A beautiful rich red marmalade/ jam, and perfect for the breakfast table, as well as baking and general cooking. I use a minimum amount of sugar but boil it for longer to get a thick but sharp marmalade.
For a sweeter tooth increase the sugar by 150g and decrease the boiling time slightly.
Strawberry and Orange Marmalade
- 1 kg Strawberries
- 1.3 kg granulated sugar
- 1 can Mamade
- Quarter the strawberries into a glass or stainless bowl.
- Sprinkle 800g sugar evenly over the strawberries and gently fold in to get an even coating. Cover the bowl and leave overnight to soak thoroughly.
- Gently tip the strawberries into a large pan and stir gently.
- Mix the Mamade and remaining 500g sugar together and gently add to the strawberries. Mixing well, gently heat the pan until the sugar is completely dissolved.

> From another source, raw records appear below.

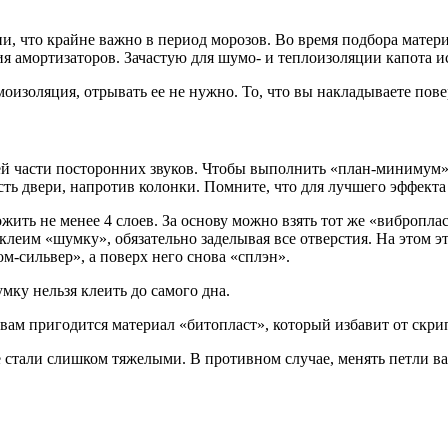
и, что крайне важно в период морозов. Во время подбора матери
я амортизаторов. Зачастую для шумо- и теплоизоляции капота и
моизоляция, отрывать ее не нужно. То, что вы накладываете по
шей части посторонних звуков. Чтобы выполнить «план-минимум
сть двери, напротив колонки. Помните, что для лучшего эффект
ожить не менее 4 слоев. За основу можно взять тот же «вибропла
клеим «шумку», обязательно заделывая все отверстия. На этом э
-сильвер», а поверх него снова «сплэн».
мку нельзя клеить до самого дна.
 вам пригодится материал «битопласт», который избавит от скри
 стали слишком тяжелыми. В противном случае, менять петли вам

- Bring to the boil and turn down the heat slightly and stirring occasionally to prevent burning on the bottom of the pan, keep on a full simmer for about 20 minutes. Gradually bring the pan back to a rolling boil stirring occasionally and test for a set after 10 minutes, using a chilled saucer to test a sample teaspoonful. If it sets after a couple of minutes, then remove from the heat.The marmalade should reach setting point of 106℃.
- Leave the marmalade to cool and settle so the strawberries don't rise to the top when potted. Remove any scum from the surface with a large metal spoon and stir well to combine the fruits.
- Pour the marmalade into clean, warm sterilised jars and cover with waxed discs then lid tightly. Leave the jars upright to set, and store in a cool place.
For a luxury flavour which makes a lovely gift, add 2 tablespoons of Cointreau or Whisky to the pan halfway through the boiling process.
Do you add the water as well from the ma made can. Jay
I find there is sufficient liquid from the strawberries. I tend to make quite a thick marmalade so a small amount of water can be added if you prefer more of a compote consistency.